HR has its work cut out

Ultimately, businesses are going to have to work harder in both their recruitment campaigns and on their retention strategies. Recruitment-wise, composing unicorn job descriptions will only see roles go unfilled for longer. Instead, look to broaden the scope by looking at and assessing soft skills (ie communication and problem solving) as well as technical ones. You can save time and effort by using the Cyber Career Framework to devise job descriptions that resonate with the market and don’t forget to include sweeteners such as on the job training and career advancement support. The (ISC)2 report found twice as many people would prefer a promotion over changing jobs so employees want to advance within your company.

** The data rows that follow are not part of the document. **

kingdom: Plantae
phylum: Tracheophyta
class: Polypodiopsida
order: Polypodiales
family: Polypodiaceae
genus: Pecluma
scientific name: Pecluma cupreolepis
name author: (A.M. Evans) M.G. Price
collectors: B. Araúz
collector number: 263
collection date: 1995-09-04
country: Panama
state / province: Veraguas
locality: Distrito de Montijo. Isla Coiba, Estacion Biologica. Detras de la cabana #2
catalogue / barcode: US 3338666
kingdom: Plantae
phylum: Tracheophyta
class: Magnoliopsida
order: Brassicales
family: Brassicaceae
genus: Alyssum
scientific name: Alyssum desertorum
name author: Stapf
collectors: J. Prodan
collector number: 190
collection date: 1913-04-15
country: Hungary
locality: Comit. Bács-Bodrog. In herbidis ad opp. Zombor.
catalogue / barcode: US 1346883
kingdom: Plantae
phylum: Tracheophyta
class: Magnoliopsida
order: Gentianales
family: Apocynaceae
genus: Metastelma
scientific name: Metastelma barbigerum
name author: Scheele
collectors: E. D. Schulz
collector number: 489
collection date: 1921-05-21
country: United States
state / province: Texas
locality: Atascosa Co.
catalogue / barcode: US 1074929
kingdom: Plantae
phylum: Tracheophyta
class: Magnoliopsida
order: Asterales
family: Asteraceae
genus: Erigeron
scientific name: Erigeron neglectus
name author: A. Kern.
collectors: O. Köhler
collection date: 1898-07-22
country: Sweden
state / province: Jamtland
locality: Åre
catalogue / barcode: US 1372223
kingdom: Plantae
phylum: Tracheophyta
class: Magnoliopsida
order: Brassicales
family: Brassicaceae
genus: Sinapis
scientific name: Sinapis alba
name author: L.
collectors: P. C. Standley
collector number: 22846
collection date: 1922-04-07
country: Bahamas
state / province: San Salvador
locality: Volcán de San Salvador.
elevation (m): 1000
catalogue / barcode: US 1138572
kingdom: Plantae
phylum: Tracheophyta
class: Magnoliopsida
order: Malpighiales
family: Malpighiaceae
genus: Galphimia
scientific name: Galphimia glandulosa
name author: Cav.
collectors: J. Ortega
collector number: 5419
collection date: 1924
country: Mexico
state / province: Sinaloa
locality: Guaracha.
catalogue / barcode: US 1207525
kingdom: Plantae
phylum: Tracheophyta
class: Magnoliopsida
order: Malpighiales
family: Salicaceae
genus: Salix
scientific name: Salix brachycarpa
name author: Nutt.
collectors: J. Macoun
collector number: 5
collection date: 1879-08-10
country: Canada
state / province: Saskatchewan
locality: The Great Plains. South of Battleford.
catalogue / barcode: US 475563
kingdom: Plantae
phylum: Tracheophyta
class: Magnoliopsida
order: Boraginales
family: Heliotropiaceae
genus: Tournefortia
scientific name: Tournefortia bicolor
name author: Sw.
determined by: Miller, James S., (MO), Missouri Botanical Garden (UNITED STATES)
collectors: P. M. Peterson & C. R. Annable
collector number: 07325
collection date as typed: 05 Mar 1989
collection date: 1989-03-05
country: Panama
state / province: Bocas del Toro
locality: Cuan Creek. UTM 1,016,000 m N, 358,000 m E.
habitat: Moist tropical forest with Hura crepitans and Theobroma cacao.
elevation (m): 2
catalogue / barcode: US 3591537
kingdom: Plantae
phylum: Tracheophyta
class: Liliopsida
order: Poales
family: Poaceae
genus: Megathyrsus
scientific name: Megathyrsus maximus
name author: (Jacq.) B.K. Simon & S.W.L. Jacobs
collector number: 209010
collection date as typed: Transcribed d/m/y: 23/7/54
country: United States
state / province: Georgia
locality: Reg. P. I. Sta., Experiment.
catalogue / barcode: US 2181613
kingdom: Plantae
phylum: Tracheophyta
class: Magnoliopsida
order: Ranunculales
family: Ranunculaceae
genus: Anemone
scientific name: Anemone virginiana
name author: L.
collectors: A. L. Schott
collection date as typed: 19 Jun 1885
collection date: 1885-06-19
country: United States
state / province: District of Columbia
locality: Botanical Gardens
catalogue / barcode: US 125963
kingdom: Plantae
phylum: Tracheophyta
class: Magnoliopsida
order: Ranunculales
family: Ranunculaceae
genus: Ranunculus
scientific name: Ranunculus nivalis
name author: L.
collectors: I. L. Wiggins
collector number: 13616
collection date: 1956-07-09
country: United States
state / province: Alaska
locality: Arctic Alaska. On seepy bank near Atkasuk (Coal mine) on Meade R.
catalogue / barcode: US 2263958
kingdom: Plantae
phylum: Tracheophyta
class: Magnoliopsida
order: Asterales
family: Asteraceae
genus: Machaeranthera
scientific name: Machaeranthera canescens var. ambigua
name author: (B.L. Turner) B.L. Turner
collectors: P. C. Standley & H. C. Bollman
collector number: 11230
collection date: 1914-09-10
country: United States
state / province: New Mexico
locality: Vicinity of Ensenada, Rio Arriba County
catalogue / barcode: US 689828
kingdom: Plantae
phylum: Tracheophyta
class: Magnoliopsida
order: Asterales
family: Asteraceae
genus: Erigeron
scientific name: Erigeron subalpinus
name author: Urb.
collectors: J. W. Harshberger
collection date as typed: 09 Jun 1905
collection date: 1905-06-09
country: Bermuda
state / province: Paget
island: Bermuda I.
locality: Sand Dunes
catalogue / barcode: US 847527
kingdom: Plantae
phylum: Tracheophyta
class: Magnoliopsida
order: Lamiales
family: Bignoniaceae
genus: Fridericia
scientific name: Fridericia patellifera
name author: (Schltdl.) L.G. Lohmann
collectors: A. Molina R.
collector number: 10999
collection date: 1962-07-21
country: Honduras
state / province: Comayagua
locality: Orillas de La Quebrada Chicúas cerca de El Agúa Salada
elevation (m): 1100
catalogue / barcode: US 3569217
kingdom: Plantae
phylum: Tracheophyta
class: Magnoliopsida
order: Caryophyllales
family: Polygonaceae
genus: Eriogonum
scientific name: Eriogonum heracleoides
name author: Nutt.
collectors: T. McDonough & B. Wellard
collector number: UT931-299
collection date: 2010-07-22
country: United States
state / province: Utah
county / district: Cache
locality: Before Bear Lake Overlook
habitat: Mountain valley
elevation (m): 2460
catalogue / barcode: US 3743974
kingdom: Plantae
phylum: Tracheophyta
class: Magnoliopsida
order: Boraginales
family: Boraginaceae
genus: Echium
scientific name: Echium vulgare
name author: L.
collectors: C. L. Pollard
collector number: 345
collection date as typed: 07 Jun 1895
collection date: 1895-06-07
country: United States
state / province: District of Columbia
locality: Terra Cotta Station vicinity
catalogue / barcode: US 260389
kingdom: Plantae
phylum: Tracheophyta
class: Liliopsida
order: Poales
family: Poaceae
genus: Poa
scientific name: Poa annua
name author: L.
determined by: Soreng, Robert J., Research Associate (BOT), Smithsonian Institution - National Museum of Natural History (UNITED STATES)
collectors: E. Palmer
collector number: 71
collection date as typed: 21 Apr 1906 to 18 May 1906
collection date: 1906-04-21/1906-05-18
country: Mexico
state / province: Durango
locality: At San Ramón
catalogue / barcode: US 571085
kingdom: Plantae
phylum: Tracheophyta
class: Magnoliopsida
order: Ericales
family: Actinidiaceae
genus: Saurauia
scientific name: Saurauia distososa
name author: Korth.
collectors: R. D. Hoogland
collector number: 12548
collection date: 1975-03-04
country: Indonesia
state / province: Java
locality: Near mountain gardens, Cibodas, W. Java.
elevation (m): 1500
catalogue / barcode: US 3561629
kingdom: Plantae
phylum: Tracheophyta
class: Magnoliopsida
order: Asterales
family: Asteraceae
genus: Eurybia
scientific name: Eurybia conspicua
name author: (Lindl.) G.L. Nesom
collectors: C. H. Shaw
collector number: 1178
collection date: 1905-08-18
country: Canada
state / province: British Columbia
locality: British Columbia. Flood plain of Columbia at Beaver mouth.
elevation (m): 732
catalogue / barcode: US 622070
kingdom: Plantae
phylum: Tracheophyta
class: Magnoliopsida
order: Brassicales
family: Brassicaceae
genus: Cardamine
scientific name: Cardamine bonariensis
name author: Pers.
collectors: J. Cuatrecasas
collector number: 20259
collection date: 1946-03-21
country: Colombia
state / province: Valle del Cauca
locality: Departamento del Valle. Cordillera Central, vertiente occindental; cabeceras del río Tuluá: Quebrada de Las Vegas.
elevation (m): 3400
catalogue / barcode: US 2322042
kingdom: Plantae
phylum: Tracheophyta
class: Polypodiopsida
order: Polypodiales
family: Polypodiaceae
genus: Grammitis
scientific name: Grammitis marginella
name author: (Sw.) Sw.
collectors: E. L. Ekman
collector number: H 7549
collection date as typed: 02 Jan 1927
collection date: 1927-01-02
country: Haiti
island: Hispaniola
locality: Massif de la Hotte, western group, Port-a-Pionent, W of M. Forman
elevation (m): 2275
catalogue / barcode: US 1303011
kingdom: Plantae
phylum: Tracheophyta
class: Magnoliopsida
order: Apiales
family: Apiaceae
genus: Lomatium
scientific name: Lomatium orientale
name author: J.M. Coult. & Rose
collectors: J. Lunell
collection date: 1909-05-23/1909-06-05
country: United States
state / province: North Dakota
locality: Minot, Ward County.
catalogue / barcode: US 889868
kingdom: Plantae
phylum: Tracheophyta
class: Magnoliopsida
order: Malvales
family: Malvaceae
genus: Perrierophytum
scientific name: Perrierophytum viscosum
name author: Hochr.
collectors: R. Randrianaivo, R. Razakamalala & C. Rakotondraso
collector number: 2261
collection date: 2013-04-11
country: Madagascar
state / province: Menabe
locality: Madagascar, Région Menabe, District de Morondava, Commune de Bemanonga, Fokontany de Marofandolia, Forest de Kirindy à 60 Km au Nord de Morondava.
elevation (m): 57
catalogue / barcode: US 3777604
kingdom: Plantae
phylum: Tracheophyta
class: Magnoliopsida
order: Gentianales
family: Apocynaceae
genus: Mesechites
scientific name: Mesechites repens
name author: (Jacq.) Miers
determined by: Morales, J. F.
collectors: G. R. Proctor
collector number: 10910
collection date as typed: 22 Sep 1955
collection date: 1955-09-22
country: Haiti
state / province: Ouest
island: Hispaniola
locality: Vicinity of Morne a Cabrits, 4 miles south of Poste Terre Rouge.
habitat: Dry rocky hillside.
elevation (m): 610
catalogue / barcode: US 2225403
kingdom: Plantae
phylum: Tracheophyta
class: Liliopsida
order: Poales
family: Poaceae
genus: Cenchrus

Retention-wise, businesses can significantly improve their ability to hire and retain staff by developing an Employee Experience (EX) program, suggests (ISC)2, which discovered there was a direct correlation between the happiness of staff and staff shortages. Quid pro quo low EX can be harmful to the organisation.

EX is not difficult to achieve either, it basically means listening to and valuing the contributions staff make and making that known, yet most staff valued it above other perks, such as extra leave or recognising birthdays. However, EX is not adopted widely in cybersecurity today, with only 28% saying their organisation valued staff input and 35% that their organisation solicited feedback on their needs.

Revisiting both your recruitment and retention plans are therefore both advisable, particularly given recent developments in this area with career mapping, but make sure too that you partner with a recruitment agency that understands the sector. An experienced recruiter can help you refine your job description to attract the right candidate for the role, knows what candidates are looking for and understands the tolerances of the market when it comes to working practices and rates of remuneration.

Utilising all these avenues will be essential as the skills shortage deepens into a skills crisis and those businesses that are proactive in their recruitment and retention today, stand to gain by being able to secure the business and its assets tomorrow.